The affected assets and liabilities are those that trade actively in markets, including common stocks and bonds. Bankers were particularly vociferous since they were concerned about the potential volatility and the fact that some corporations were worth less than historical cost financial statements indicated. Moreover, equity investors acquire shares for future income flows, not for the value of the assets. The assets have no intrinsic value and their sole purpose is to generate future income.
However, adjusting the income statement for the effects of inflation is not enough to reflect the impact of changing price levels. Certain categories of fixed assets, particularly land and buildings should be revalued to reflect a more reasonable value on the balance sheet. TELSTRA In July 2003, the Australian Competition ; Consumer Commission published a paper8 to ensure that Telstra will prepare and provide current cost accounts (CCA), as well as their existing historical cost accounts.
It is envisaged that this will allow the Commission to better understand the costs that Telstra faces as an ongoing sustainable business. The purpose is to ensure that Telstra’s CCA reporting regime adequately fulfils both the Government’s and the Commission’s policy objectives, including providing the Commission, access seekers and the public with greater transparency about Telstra’s ongoing and sustainable wholesale and retail costs.

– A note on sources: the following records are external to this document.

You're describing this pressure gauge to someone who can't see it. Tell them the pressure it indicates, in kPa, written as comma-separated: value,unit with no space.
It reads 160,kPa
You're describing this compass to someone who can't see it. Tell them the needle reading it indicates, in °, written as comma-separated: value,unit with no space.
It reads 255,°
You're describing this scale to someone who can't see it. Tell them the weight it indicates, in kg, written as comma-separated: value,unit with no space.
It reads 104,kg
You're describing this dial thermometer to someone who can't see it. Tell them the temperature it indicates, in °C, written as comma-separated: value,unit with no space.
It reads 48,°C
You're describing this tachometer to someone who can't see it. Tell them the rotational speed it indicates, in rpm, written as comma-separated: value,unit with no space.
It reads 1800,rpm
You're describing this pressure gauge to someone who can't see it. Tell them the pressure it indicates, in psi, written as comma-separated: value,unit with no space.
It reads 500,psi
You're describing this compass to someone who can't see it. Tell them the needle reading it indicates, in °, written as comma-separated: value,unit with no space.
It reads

The current cost statements for the businesses and activities were prepared under the financial capital maintenance convention in accordance with the principles set out in the handbook “Accounting for the effects of changing prices”, that was published in 1986 by the (UK) Accounting Standards Committee. The existence of this “old” guideline provides further evidence that options other than historical cost have already been considered for some time.
Under this convention, current cost profit is normally determined by adjusting historical cost profits taking account of changes in asset values and of the erosion in the purchasing power of shareholders’ equity during the year, due to general inflation. Asset values are adjusted to their value to the business, usually equivalent to their net current replacement cost. Changes in asset values are referred to as unrealized holding gains or losses. These include other movements, which are taken directly to reserves in historic cost accounting.
The effect of the revaluation of assets on the profit and loss account was to increase the historical cost profit through any unrealized holding gains (UHG) arising in the year and decreasing it by unrealized losses. In the Financial Statements, UHG’s for the various categories of fixed asset are treated in the same way as depreciation, so that losses increase costs and gains reduce them. CCA adjustments to the Profit ; Loss and balance sheet values are allocated to Businesses using the same principles and processes as the historical cost values for the assets to which they relate.